ACTIVITY: Return every line from the listing where the word "lines" occurs.

DATASET:
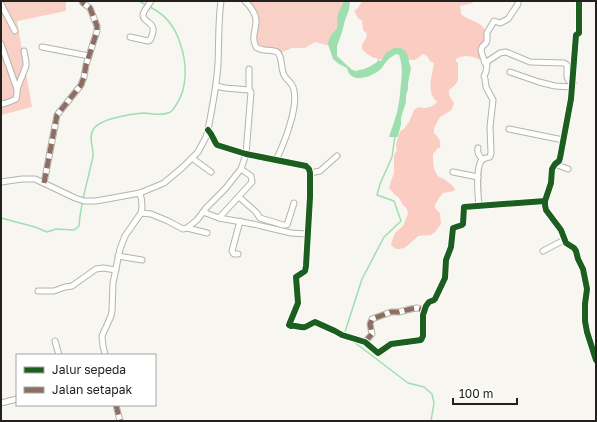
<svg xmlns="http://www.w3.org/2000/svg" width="597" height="422" viewBox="0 0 597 422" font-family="'Golos Text',sans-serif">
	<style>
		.green { fill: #f9d0c6 }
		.forest { fill: #fbccc2 }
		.water { fill: #9edfb0 }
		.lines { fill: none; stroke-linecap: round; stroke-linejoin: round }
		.stream { stroke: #9edfb0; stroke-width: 1.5 }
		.minor-casing { stroke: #b4b3af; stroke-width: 7 }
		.minor { stroke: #fefefd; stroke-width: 5 }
		.quiet { stroke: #8d6e63; stroke-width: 5; stroke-dasharray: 10 5; stroke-linecap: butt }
		.cycleway-casing { stroke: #fff; stroke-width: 8 }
		.cycleway { stroke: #1b5e20; stroke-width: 6 }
	</style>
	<rect width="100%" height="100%" fill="#f8f6f0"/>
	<g class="green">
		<path d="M1,1H66V11L17,21L32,107L1,115Z"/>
		<path d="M246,1H344L337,28L330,46L315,42L305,48H292L280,53L261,50L255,43L257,19Z"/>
	</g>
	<path class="forest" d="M362,1H472L473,3L460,6L461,14C470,22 484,21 487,35L483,43L484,54L480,60C471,56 465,54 456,59V61L458,63V80L456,84L449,90V95L454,103C452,113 447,112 440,117L434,128V133C439,137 441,142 440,148H438L433,154C433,160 433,171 438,176C438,176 443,179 444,179C448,182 453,185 455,190L454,191L443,193L439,198L435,205V208L440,213L441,224L435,232L431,235L418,236L415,239L408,245L404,248L399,249H396L392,246L391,244L392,241L395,233L403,226L408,214L407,209L403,205L399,198L394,194L389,188L390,184L394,173V156L397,150L396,144L401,130L404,129L409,122L414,110L418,107C426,109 431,108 437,102C435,99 431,96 431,91C429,83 433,71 434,63L430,61L427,56L423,54L415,60H408L399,49C394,53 389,57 383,59C378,61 360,53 362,45C363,41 367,40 367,34L363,30L362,21L358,18L354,11L358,8Z"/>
	<path class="water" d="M344,1H350L349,10L345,20L342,32L337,46V56L351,69L355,71L364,69L369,67L377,62L380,57L379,61H381L386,53L392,49L394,48H401L405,51L408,56L409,62L411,68L408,83V89L406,95V102L401,118V124L398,137H389C391,130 393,126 395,119C398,111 399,102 400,94C401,81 404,68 399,55L396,54C393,56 389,58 386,62C384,64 383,67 381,69C372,77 350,85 347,68L339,64L333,59L328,44L330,37L337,28L338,14Z"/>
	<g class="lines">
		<g class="stream">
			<path d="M139,1L146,5"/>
			<path d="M1,218L35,227L47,232L56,229L74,230L79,226C80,206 86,188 90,169C91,165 92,161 93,157C94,148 88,138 93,130C98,119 131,114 143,113C151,113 160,116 168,113C172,112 174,108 176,105C188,88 187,62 180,43C175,26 166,15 150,7"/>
			<path d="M346,334L345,332L362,279L384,237L401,221L394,201L377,195L380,184L392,157L395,136"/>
			<path d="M353,341L358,345L408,383L424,387L432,394L434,403L431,421"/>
		</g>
		<g class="minor-casing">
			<g id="minor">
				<path d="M245,1C250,6 256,13 256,21C256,31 251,37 256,47C262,52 271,49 277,52C282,55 281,67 283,72C284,79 291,81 293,87C300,104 284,144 276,160"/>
				<path d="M579,1V33L576,35L571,99L560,158L559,161L555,164L552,169L551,183L545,201V205L546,210L561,230L566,243L574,248L576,251L578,259L583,269L587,289L585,304V321L587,332L596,360"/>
				<path d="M1,4L15,31"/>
				<path d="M130,37L148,41L150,40C160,21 143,24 143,15C143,11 149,5 151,1"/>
				<path d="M1,44L17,89"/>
				<path d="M42,47L89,56"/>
				<path d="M485,63L482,54L481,50L482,47L486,43L487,41V33L494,21L500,23L508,19L518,4V1"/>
				<path d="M510,72L539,82L555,86L572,87"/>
				<path d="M249,90V69"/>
				<path d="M1,103L3,104L9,102L16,99L17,94V89L26,66V62L24,51"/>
				<path d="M509,129L563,140"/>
				<path d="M208,130C213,135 213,140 217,145L246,154L306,166L309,169L310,173V197L306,266L305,271L296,277L298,303L289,325L291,326C296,325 300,328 305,327C308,326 312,323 315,322L335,331L342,335L365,342L378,353L391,344L421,340L423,336V315L426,306L429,302L434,300L435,299L445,278L446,260L451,247L453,228L462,225L463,224L464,207L545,201"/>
				<path d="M478,148C477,153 479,155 482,159"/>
				<path d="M192,158L211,172"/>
				<path d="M555,164L568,169"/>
				<path d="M453,172L478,177"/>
				<path d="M310,173L320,171L337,156"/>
				<path d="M1,182L22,179H35L75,198L84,201H96L140,193L164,183L183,167L198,152L206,137L208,130C212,108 217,85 218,63C219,42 218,22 221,1"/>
				<path d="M44,183L57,115L81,85L84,77L86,65L97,31V26L90,8L83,3L82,1"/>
				<path d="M239,197L256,212L260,218L283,225H287L294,203"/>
				<path d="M479,206C478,196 476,169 481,161C483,158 487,158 490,157L491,153L490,127L493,100L486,87L485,79L484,76L486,72L487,64L485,63L500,53L506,52L530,62L564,63L567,65V77L569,81L573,83"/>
				<path d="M203,212L219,218L253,224L291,233L307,234"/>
				<path d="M141,213L151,214L168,221L183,229L187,228L197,220L207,207L225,189L241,169L246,154L251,92L249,90L225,88L216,86"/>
				<path d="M219,218L252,182L251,176L241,169"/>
				<path d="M187,228L207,233"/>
				<path d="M543,251L564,240"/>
				<path d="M238,254H234L232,251L240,221"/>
				<path d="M118,256L142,260"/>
				<path d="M38,291H54L65,287L72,286L96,269L103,268L116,270"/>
				<path d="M55,341L59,355"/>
				<path d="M365,342L372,334L370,324L372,319L391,312H399L411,309L417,308L424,310"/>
				<path d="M105,355L103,346L102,336L111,316L112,311L113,283L120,249L125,236L141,213C143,206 142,200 140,193"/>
				<path d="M1,403L17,399"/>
				<path d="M116,405L120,421"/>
			</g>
		</g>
		<use href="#minor" class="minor"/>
		<g class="quiet">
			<path d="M44,183L57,115L81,85L84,77L86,65L97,31V26L90,8L83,3L82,1"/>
			<path d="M365,342L372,334L370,324L372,319L391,312H399L411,309L417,308L424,310"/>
			<path d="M116,405L120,421"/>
		</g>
		<g class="cycleway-casing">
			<g id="cycleway">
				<path d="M579,1V33L576,35L571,99L560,158L559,161L555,164L552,169L551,183L545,201V205L546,210L561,230L566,243L574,248L576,251L578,259L583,269L587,289L585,304V321L587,332L596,360"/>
				<path d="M208,130C213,135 213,140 217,145L246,154L306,166L309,169L310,173V197L306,266L305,271L296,277L298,303L289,325L291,326C296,325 300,328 305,327C308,326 312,323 315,322L335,331L342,335L365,342L378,353L391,344L421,340L423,336V315L426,306L429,302L434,300L435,299L445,278L446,260L451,247L453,228L462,225L463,224L464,207L545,201"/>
			</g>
		</g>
		<use href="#cycleway" class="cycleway"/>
	</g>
	<rect width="597" height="422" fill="none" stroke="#22211d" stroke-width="4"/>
	<rect x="16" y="354" width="140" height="52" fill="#ffffff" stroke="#a7a6a5"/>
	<rect x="24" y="367" width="20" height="6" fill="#1b5e20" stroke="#a7a6a5"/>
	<text x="52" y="374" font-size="12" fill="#22211d">Jalur sepeda</text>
	<rect x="24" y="387" width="20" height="6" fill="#8d6e63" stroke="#a7a6a5"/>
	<text x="52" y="394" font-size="12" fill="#22211d">Jalan setapak</text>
	<path d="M453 398v6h64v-6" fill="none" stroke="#22211d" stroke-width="2"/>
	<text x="459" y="398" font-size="12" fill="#22211d" stroke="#ffffff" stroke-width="3" paint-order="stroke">100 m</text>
</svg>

EXERCISE RESULT:
		.lines { fill: none; stroke-linecap: round; stroke-linejoin: round }
	<g class="lines">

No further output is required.